I rated Lowe well enough to be an AB. Remember we were picking the likes of George Bridge above such players so theres no disputing a lot of bad decisions have been made by those last two coaches. Does a team like the ABs need a finicky winger who you have to adapt and change a lot of your style with to get benefit from? No, not really. But he still would have been a basic improvement on players like even Savea at the tail of his career, Bridge, and could even have converted into the answer of replacing Beauden at the back. Instead we persisted with NMS, Naholo, Havili, Reece, all players we would have cared even less about losing and all because Rieko had Lowe's number 11 jersey nailed down.


He was of course only 23 when he decided to leave, it was back in the beggining of the period they had started retaining players (from 2018 onwards I think, they came out saying theyre going to be more aggressive at some point). So he might, all of them, only just missed out.

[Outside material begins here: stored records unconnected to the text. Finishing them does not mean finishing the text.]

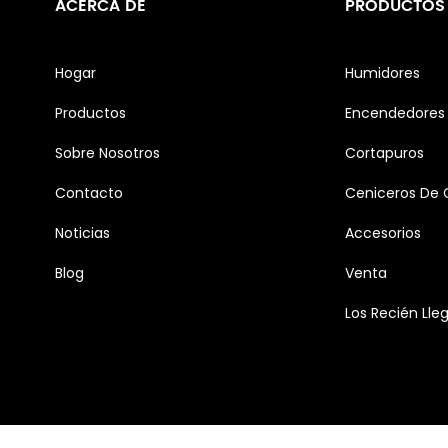
ACERCA DE
PRODUCTOS
Hogar
Humidores
Productos
Encendedores 
Sobre Nosotros
Cortapuros
Contacto
Ceniceros De 
Noticias
Accesorios
Blog
Venta
Los Recién Lle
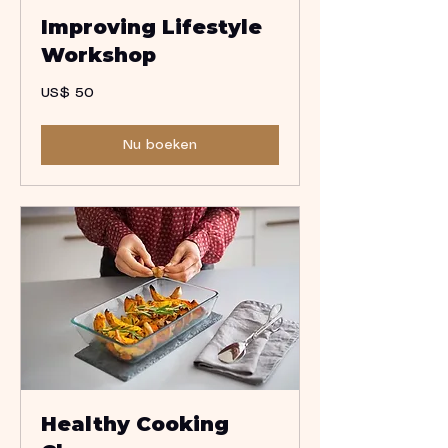
Improving Lifestyle
Workshop
50
US$ 50
Amerikaanse
dollar
Nu boeken
Healthy Cooking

The main point that Ed made is that situations like Lowe's, Aki's, JGP's, aren't going to happen in future. That's a bit of a "NZ" only problem, because those players need to reach such a high standard to be chosen by the All Blacks, were as a country like Ireland wants them a lot earlier like that. This is basically the 'ready in 3 years' concept Ireland relied on, versus the '5 years and they've left' concept' were that player is now ready to be chosen by the All Blacks (given a contract to play Super, ala SBW, and hopefully Manu).


The 'mercenary' thing that will take longer to expire, and which I was referring to, is the grandparents rule. The new kids coming through now aren't going to have as many gp born overseas, so the amount of players that can leave with a prospect of International rugby offer are going to drop dramatically at some point. All these kiwi fellas playing for a PI, is going to stop sadly.


The new era problem that will replace those old concerns is now French and Japanese clubs (doing the same as NRL teams have done for decades by) picking kids out of school. The problem here is not so much a national identity one, than it is a farm system where 9 in 10 players are left with nothing. A stunted education and no support in a foreign country (well they'll get kicked out of those countries were they don't in Australia).


It's the same sort of situation were NZ would be the big guy, but there weren't many downsides with it. The only one I can think was brought up but a poster on this site, I can't recall who it was, but he seemed to know a lot of kids coming from the Islands weren't really given the capability to fly back home during school xms holidays etc. That is probably something that should be fixed by the union. Otherwise getting someone like Fakatava over here for his last year of school definitely results in NZ being able to pick the cherries off the top but it also allows that player to develop and be able to represent Tonga and under age and possibly even later in his career. Where as a kid being taken from NZ is arguably going to be worse off in every respect other than perhaps money. Not going to develop as a person, not going to develop as a player as much, so I have a lotof sympathy for NZs case that I don't include them in that group but I certainly see where you're coming from and it encourages other countries to think they can do the same while not realising they're making a much worse experience/situation.